Jared Bernstein's appointment as Biden's chief economic policy adviser has also curried favor with progressives. Bernstein rose to prominence working at the staunchly liberal Economic Policy Institute. Corn describes him as having "impeccable progressive credentials." When the White House wants to communicate an economic message to progressive bloggers and reporters, it's invariably Bernstein and the vice president's office acting as the messengers. "They've made the VP's office the intake wing from progressives on domestic-policy issues," Corn says.

But perhaps what's really won over liberals is the same quality that Lowrey finds so endearing: Biden's irrepressible personality, which can be a welcome relief in a White House that so tightly controls its message. "Biden's a little hot where Obama can be cool. He's passionate where Obama is studied," says Matt Bennett, vice president and cofounder of the center-left think tank Third Way, who previously worked under Vice President Al Gore. "That makes them a very effective team." Although some liberals, like Jane Hamsher, initially worried about Biden's verbal acrobatics, these days, Corn says, they just accept that that's part of the Biden package.

Obama could be fiery on the campaign trail, much to the delight of liberals. But his new role necessitates more caution and diplomacy. By contrast, Biden's proclivity for straight talk doesn't seem dampened. During the health-care summit, after exercising uncharacteristic restraint for several hours, he bluntly castigated Rep. Eric Cantor over his "philosophical differences" on insurance coverage. Biden snapped at the young Republican whip that when it comes to believing people shouldn't be dropped from care or that lifetime coverage limits should be banned, "you're either in or you're out." During the bill's signing, he uttered an off-the-cuff sentiment shared by thousands of liberals across the country: "This is a big f--king deal." Soon after, Biden told a crowd at a fundraiser that Obama had said the slip-up was his favorite part of the ceremony—no doubt, a White House-sanctioned message.

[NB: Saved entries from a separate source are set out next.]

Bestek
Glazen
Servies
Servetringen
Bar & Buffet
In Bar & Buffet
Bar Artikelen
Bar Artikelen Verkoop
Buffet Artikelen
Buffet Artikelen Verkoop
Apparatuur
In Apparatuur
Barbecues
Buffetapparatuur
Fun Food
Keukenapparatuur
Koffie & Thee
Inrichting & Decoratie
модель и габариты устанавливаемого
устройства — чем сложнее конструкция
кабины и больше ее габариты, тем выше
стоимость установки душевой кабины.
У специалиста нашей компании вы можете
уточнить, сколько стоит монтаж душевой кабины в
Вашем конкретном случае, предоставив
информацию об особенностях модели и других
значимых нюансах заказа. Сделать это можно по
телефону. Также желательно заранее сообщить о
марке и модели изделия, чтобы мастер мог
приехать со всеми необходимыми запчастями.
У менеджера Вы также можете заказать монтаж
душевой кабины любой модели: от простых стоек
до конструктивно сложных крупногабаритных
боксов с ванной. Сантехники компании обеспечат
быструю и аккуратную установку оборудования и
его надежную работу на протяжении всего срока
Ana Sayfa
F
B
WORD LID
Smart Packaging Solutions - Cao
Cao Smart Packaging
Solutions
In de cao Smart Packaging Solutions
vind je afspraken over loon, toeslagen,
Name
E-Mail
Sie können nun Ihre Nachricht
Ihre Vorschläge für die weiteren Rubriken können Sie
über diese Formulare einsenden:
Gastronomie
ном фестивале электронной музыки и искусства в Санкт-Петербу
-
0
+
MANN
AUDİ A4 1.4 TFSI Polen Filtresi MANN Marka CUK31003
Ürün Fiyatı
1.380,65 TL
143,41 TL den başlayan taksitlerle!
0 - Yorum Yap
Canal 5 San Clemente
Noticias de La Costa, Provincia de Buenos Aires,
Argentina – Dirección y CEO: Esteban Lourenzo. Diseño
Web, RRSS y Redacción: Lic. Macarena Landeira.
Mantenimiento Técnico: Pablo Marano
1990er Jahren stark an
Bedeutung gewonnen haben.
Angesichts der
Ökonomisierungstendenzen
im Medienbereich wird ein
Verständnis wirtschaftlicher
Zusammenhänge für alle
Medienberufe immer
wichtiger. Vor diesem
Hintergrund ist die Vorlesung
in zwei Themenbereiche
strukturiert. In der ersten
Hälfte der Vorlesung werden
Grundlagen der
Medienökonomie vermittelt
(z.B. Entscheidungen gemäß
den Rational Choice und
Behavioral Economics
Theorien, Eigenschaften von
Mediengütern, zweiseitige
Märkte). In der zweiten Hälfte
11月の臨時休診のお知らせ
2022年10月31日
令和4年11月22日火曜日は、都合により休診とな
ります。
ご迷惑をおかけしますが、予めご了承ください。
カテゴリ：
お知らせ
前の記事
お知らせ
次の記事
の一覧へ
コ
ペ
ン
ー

Indeed, the White House may have neutralized Biden's verbal tics as a liability. They've almost become an asset. "From the point of view of someone who has to write about politics every day, the occasional gaffe or outspoken moment is always welcome," Yglesias says. For Lowrey, the occasional gaffes don't mask that Biden "is a remarkably canny politician—no-nonsense, capable of acting as a proxy bulldog." Those unscripted moments that make strategists cringe are part of what makes him so popular on the left. You might even say that he's a big effin' deal.